- Born: Toledo, Ohio, U.S.
- Education: Harvard University
- Occupation: Business executive
- Known for: Chief operating officer of Cursor

= Jordan Topoleski =

American business executive

Jordan Topoleski is an American business executive. He is the chief operating officer of Cursor, an artificial intelligence-assisted code editor developed by Anysphere. Earlier in his career, he was selected by the Adecco Group as its 2020 "CEO for One Month".

== Early life and education ==
Topoleski is from Toledo, Ohio. He attended Harvard University, where he studied the history of technology, but left before graduating.

== Early career ==
Before joining Cursor, Topoleski worked in technology and startup roles. He also founded a software development agency that later worked with venture-backed startups and was eventually sold.

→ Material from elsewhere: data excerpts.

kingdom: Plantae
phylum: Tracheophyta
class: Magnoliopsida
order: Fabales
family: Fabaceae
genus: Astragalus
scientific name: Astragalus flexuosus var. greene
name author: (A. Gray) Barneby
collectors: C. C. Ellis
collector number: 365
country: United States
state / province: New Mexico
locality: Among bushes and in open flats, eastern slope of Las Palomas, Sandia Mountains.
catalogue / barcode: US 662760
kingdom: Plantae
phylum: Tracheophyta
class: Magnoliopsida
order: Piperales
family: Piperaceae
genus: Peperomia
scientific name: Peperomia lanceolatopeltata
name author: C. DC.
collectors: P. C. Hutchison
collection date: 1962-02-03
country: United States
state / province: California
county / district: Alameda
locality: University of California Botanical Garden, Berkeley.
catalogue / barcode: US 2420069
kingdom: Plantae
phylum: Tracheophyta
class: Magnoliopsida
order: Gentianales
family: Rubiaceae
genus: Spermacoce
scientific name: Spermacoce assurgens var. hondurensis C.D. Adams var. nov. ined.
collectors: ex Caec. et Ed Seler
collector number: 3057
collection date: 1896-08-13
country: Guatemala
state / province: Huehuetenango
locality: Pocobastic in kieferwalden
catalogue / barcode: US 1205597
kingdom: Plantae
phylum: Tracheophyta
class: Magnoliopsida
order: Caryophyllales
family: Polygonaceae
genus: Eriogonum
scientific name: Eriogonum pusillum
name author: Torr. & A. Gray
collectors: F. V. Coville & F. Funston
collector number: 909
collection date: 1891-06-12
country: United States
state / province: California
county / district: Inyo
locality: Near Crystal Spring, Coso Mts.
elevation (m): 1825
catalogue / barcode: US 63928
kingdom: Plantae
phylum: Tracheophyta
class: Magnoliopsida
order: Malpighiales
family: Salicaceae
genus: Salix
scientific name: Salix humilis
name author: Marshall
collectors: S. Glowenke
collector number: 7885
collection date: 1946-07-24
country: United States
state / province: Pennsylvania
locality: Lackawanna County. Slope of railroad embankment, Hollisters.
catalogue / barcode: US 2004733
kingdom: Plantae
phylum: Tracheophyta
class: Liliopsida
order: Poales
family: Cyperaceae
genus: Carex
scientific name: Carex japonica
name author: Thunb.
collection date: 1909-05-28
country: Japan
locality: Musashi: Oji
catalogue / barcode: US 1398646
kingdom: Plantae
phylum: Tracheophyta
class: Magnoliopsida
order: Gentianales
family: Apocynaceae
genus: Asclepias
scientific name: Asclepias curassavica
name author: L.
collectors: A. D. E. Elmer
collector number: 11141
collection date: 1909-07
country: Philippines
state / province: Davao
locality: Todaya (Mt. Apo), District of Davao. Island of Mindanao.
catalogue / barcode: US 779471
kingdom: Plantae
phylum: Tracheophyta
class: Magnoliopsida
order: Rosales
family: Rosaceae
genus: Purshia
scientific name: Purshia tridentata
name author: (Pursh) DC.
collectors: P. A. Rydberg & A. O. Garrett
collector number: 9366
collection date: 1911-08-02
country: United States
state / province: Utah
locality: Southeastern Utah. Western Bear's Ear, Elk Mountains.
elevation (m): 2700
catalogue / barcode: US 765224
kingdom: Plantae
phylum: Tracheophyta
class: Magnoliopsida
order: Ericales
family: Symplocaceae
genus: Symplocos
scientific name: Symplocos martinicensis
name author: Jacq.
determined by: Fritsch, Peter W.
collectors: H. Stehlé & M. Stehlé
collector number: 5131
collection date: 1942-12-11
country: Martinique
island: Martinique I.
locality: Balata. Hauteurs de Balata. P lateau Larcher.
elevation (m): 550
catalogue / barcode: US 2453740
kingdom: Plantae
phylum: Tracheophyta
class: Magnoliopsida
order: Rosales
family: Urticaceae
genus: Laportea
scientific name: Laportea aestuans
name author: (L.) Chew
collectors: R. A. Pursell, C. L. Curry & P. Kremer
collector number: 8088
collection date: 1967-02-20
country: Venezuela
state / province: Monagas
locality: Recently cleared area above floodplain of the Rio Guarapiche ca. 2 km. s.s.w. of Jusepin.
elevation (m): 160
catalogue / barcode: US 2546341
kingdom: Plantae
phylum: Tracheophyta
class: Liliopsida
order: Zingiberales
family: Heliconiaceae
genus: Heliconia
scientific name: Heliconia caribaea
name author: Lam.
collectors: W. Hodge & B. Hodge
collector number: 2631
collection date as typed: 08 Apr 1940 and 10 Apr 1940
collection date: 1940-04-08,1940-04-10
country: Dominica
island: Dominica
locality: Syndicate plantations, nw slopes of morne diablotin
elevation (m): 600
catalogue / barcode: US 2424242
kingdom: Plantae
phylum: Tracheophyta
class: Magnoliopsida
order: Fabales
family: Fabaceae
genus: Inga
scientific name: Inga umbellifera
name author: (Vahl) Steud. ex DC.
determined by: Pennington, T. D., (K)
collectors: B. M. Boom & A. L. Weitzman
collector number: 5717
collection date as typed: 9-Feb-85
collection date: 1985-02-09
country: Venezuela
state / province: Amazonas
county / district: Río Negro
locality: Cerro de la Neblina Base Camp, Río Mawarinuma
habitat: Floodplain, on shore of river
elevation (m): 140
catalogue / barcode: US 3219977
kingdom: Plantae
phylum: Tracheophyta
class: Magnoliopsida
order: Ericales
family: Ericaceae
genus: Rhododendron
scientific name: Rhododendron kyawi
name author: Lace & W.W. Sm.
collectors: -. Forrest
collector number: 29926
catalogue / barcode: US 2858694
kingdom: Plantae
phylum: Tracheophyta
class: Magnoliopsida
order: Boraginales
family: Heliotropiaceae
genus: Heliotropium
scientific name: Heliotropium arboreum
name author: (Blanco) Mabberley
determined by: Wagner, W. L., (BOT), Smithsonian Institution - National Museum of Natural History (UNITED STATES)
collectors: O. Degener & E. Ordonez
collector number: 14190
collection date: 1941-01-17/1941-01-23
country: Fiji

In 2020, Topoleski was selected as the Adecco Group's global "CEO for One Month", a programme in which a young participant works alongside the company's chief executive. He later wrote about the experience in an article published by Adecco.

== Cursor ==
By 2026, Topoleski was serving as chief operating officer of Cursor. In that role, he has represented the company in public discussions about the use of artificial intelligence in software engineering and code generation.

In April 2026, Topoleski appeared in a fireside chat hosted by NTT Research at its Upgrade 2026 event, where he discussed the use of AI-generated code in software development and the effect of coding assistants on engineering workflows. Reporting on the event in technology media summarized his comments on software development practices, code review, and the operational impact of higher volumes of machine-generated code.

Cursor was also profiled in coverage of its enterprise and product strategy, including its use of AI tools in software development and deployment workflows.

== Public speaking ==
Topoleski has appeared as a speaker at technology and startup events. In 2026, he was listed as a speaker at Paris Blockchain Week.